I sense the uncomfortable vibe this topic brings to some, and I have recently ran into this little video:
Charlie Crane: Game server development in node.js -- JSConf EU 2013
These good Chinese fellows are pretty much tackling this topic, in a serious scale. Open source, too. Great stuff. Video has some interesting statistics towards the end. I don't know any details, personally. Their code seems clean.
Well, that's nice.. watched the video and looked up their source.. seems really massive (lots of code comments in Chinese) .. too bad that their example demo seems to run at bad server or with even worse bandwidth? downloading simple .js files takes likes 15 sec and executing game never get past 98%.
However, I would really like to hear why you describe that vibe to be uncomfortable ?
Super-dyanamic langauges like JavaScript (or PHP, or Python) can be highly productive while developing, but end up costing not only a bit of performance (a LOT for PHP, a little for JavaScript) but also in maintainability.
Check out this link, about how a single missing "var" statement ruined the launch of a product: http://blog.safeshepherd.com/23/how-one-missing-var-ruined-our-launch/
Sadly, all too common in JavaScript projects (although using jshint helps to some extent: http://jshint.com/ )
Yes, I think the problems of that is somewhat tackled down with automatic jshint (on save) including for example.
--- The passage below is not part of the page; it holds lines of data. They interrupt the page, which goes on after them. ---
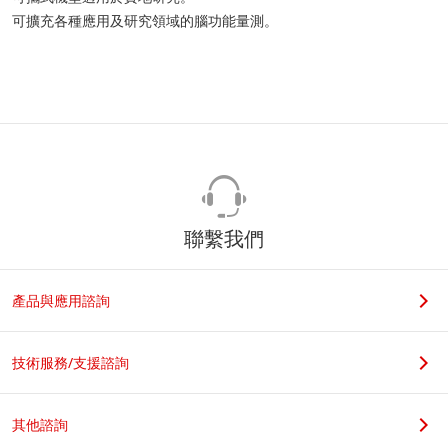
可擴充各種應用及研究領域的腦功能量測。
聯繫我們
產品與應用諮詢
技術服務/支援諮詢
其他諮詢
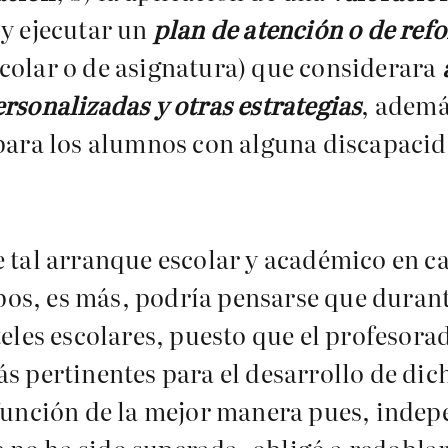
 y ejecutar un
plan de atención o de re
colar o de asignatura) que considerara
rsonalizadas y otras estrategias
, adem
para los alumnos con alguna discapacid
e tal arranque escolar y académico en ca
os, es más, podría pensarse que duran
teles escolares, puesto que el profesor
s pertinentes para el desarrollo de dich
 función de la mejor manera pues, inde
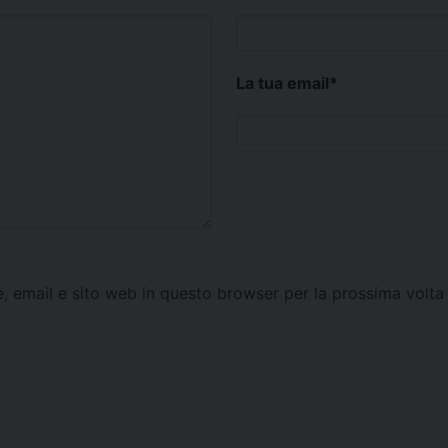
La tua email
*
e, email e sito web in questo browser per la prossima vol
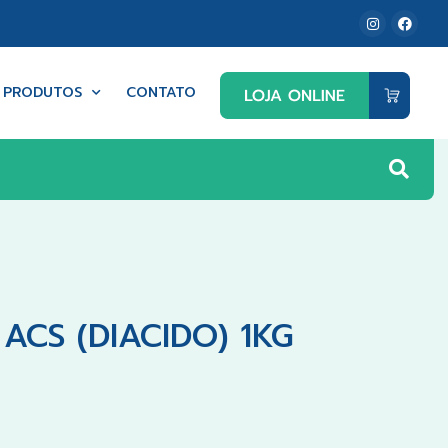
PRODUTOS
CONTATO
CS (DIACIDO) 1KG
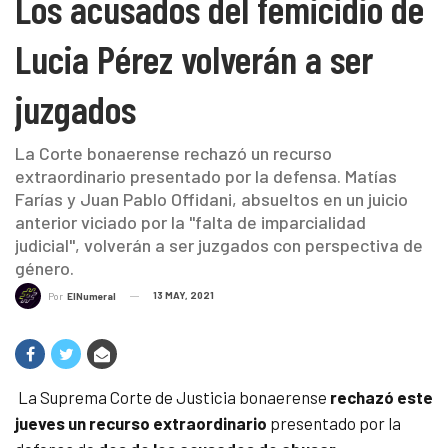
Los acusados del femicidio de
Lucia Pérez volverán a ser
juzgados
La Corte bonaerense rechazó un recurso
extraordinario presentado por la defensa. Matías
Farías y Juan Pablo Offidani, absueltos en un juicio
anterior viciado por la "falta de imparcialidad
judicial", volverán a ser juzgados con perspectiva de
género.
13 MAY, 2021
Por
ElNumeral
La Suprema Corte de Justicia bonaerense
rechazó este
jueves un recurso extraordinario
presentado por la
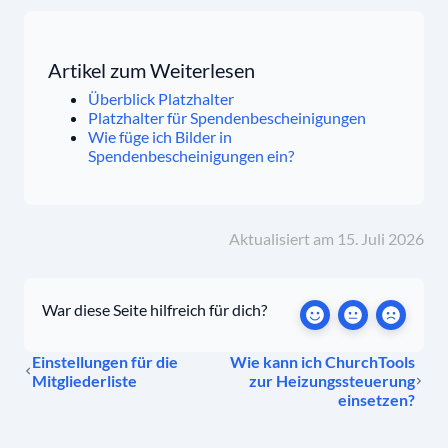
Artikel zum Weiterlesen
Überblick Platzhalter
Platzhalter für Spendenbescheinigungen
Wie füge ich Bilder in
Spendenbescheinigungen ein?
Aktualisiert am 15. Juli 2026
War diese Seite hilfreich für dich?
Einstellungen für die
Wie kann ich ChurchTools
Mitgliederliste
zur Heizungssteuerung
einsetzen?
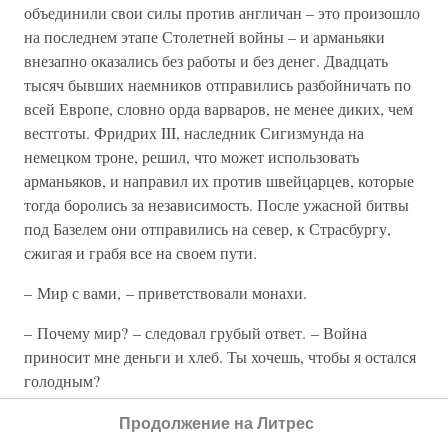
объединили свои силы против англичан – это произошло
на последнем этапе Столетней войны – и арманьяки
внезапно оказались без работы и без денег. Двадцать
тысяч бывших наемников отправились разбойничать по
всей Европе, словно орда варваров, не менее диких, чем
вестготы. Фридрих III, наследник Сигизмунда на
немецком троне, решил, что может использовать
арманьяков, и направил их против швейцарцев, которые
тогда боролись за независимость. После ужасной битвы
под Базелем они отправились на север, к Страсбургу,
сжигая и грабя все на своем пути.
– Мир с вами, – приветствовали монахи.
– Почему мир? – следовал грубый ответ. – Война
приносит мне деньги и хлеб. Ты хочешь, чтобы я остался
голодным?
Жители Страсбурга не пустили в город этих мерзких
Продолжение на Литрес
созданий, чье имя они исказили как
Arme Gecken
(фр. –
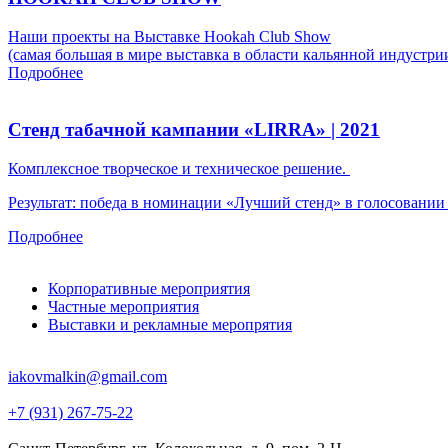
Наши проекты на Выставке Hookah Club Show
(самая большая в мире выставка в области кальянной индустри
Подробнее
Стенд табачной кампании «LIRRA» | 2021
Комплексное творческое и техническое решение.
Результат: победа в номинации «Лучший стенд» в голосовани
Подробнее
Корпоративные мероприятия
Частные мероприятия
Выставки и рекламные меропрятия
iakovmalkin@gmail.com
+7 (931) 267-75-22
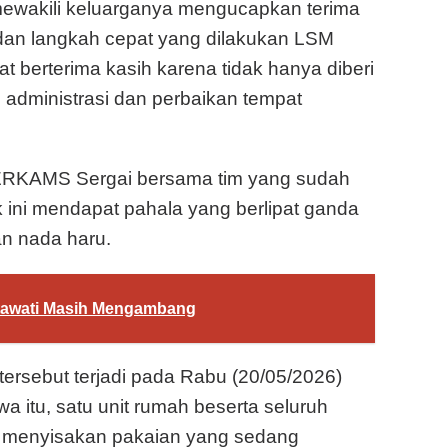
mewakili keluarganya mengucapkan terima
dan langkah cepat yang dilakukan LSM
 berterima kasih karena tidak hanya diberi
 administrasi dan perbaikan tempat
TERKAMS Sergai bersama tim yang sudah
ini mendapat pahala yang berlipat ganda
an nada haru.
artawati Masih Mengambang
tersebut terjadi pada Rabu (20/05/2026)
wa itu, satu unit rumah beserta seluruh
ya menyisakan pakaian yang sedang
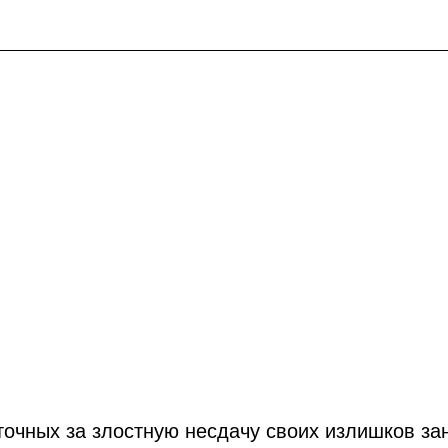
точных за злостную несдачу своих излишков за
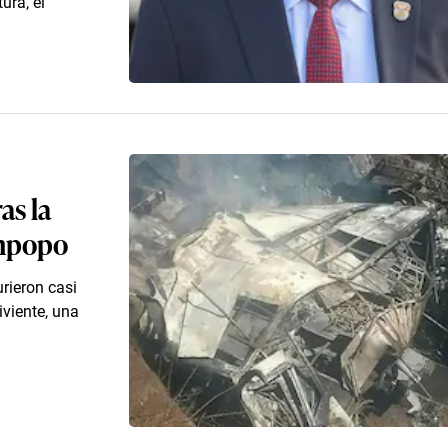
ura, el
as la
impopo
rieron casi
viente, una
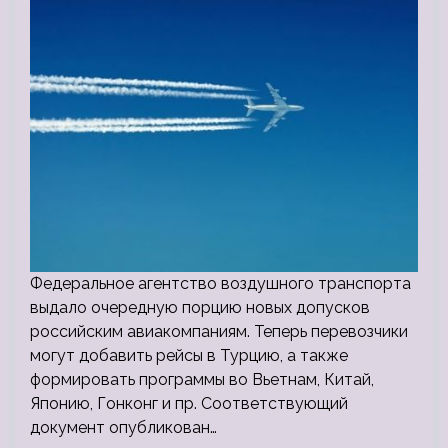
Федеральное агентство воздушного транспорта
выдало очередную порцию новых допусков
российским авиакомпаниям. Теперь перевозчики
могут добавить рейсы в Турцию, а также
формировать программы во Вьетнам, Китай,
Японию, Гонконг и пр. Соответствующий
документ опубликован…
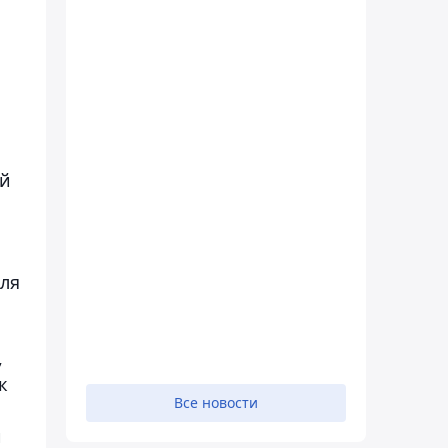
ий
аля
,
к
Все новости
и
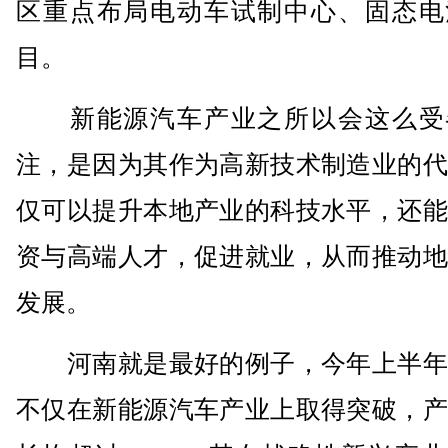
区重点布局电动车试制中心、固态电
目。
新能源汽车产业之所以会这么受
注，是因为其作为高新技术制造业的代
仅可以提升本地产业的科技水平，还能
资与高端人才，促进就业，从而推动地
发展。
河南就是最好的例子，今年上半年
不仅在新能源汽车产业上取得突破，产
JsFormat/EditorConfig etc. plugins for sublime, this all requires ofc. that you set those up and full team who is developing is committed to do so. Because jshint actions can be made run on save you really can't push code without var etc. to repository. I really like jshint, just set rules to your js once and start coding. (ok, if you are dumb you can ignore the warnings in console and just go with it).